Unincorporated community in Bent County, CO, USA

Fort Lyon is an unincorporated community and U.S. Post Office in Bent County, Colorado, United States.

==History==
A post office called Fort Lyon was established in 1862. The Fort Lyon Post Office had the ZIP Code 81038, though the zip code for nearby Las Animas (81054) is also used.

The community was named after Nathaniel Lyon, an officer in the American Civil War.

The ghost town of Sheridan, in Logan County, Kansas, became a railhead for westbound freight to the Santa Fe Trail on a 120 mi wagon road to the area.

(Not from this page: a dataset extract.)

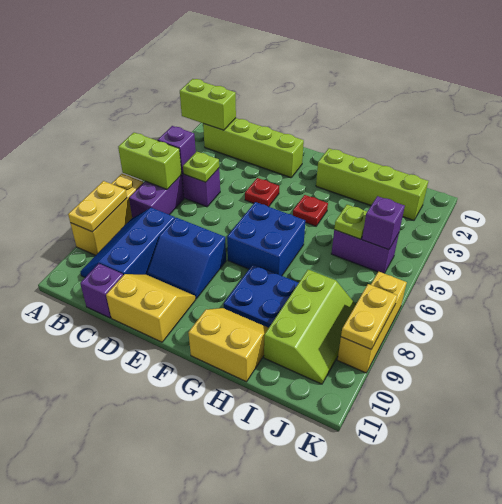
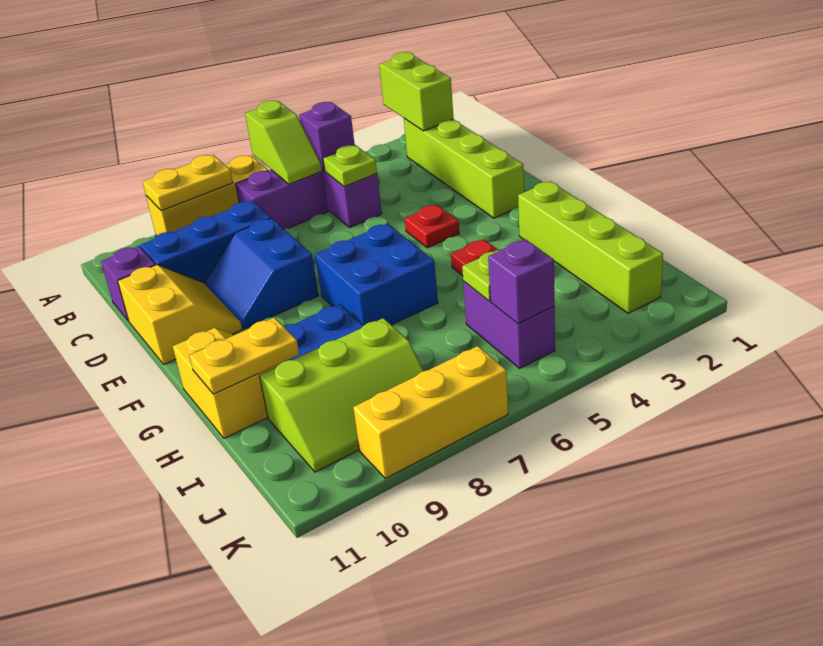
lime brick A6:B6 level 2 -> lime slope A6:B6 level 2 top A
yellow plate K8:K9 level 2 -> yellow plate H10:H11 level 2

Some German prisoners of war built furniture, worked on local roads and were buried at Fort Lyon.

==Geography==

===Climate===
According to the Köppen Climate Classification system, Fort Lyon has a semi-arid climate, abbreviated "BSk" on climate maps.

==Notable people==
- Josephine Beatrice Bowman, Navy nurse stationed at Fort Lyon
- Kit Carson, a frontiersman who died at the surgeon's quarters in Fort Lyon.
- Eugene Davis, a doctor who managed a Veterans Administration facility in Fort Lyon.
- Walter McCaw, Army surgeon
- Farmer Ray, former Major League Baseball player, was born in Fort Lyon.
- Enoch Steen, United States military officer who commanded at Fort Lyon.
- Samuel F. Tappan, military officer
- William Nathaniel Thomas, Navy chaplain who served at the US Public Service Hospital.
- Edward W. Wynkoop, a post commander at Fort Lyon.